*DOSTARCZONE POZYCJE*.
--
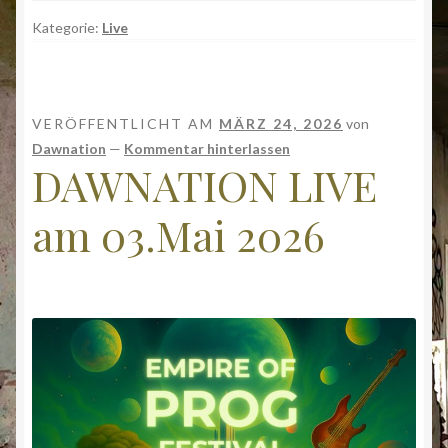
Kategorie:
Live
VERÖFFENTLICHT AM
MÄRZ 24, 2026
von
Dawnation
—
Kommentar hinterlassen
DAWNATION LIVE
am 03.Mai 2026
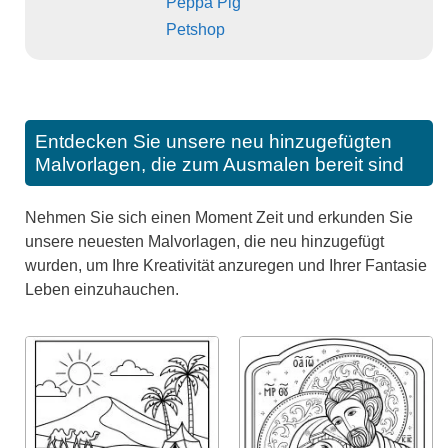
Peppa Pig
Petshop
Entdecken Sie unsere neu hinzugefügten
Malvorlagen, die zum Ausmalen bereit sind
Nehmen Sie sich einen Moment Zeit und erkunden Sie
unsere neuesten Malvorlagen, die neu hinzugefügt
wurden, um Ihre Kreativität anzuregen und Ihrer Fantasie
Leben einzuhauchen.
--
*POLECENIE*.
Przekształć tekst odczytany ze wszystkich pozycji w listę JSON złożoną z ciągów znaków, po jednym na każdy wiersz, z pominięciem pustych wierszy. Obrazy pomiń w odpowiedzi.

*ROZWIĄZANIE ZADANIA*.
[
  "Kategorie:",
  "Live",
  "VERÖFFENTLICHT AM",
  "MÄRZ 24, 2026",
  "von",
  "Dawnation",
  "—",
  "Kommentar hinterlassen",
  "DAWNATION LIVE",
  "am 03.Mai 2026",
  "Peppa Pig",
  "Petshop",
  "Entdecken Sie unsere neu hinzugefügten",
  "Malvorlagen, die zum Ausmalen bereit sind",
  "Nehmen Sie sich einen Moment Zeit und erkunden Sie",
  "unsere neuesten Malvorlagen, die neu hinzugefügt",
  "wurden, um Ihre Kreativität anzuregen und Ihrer Fantasie",
  "Leben einzuhauchen."
]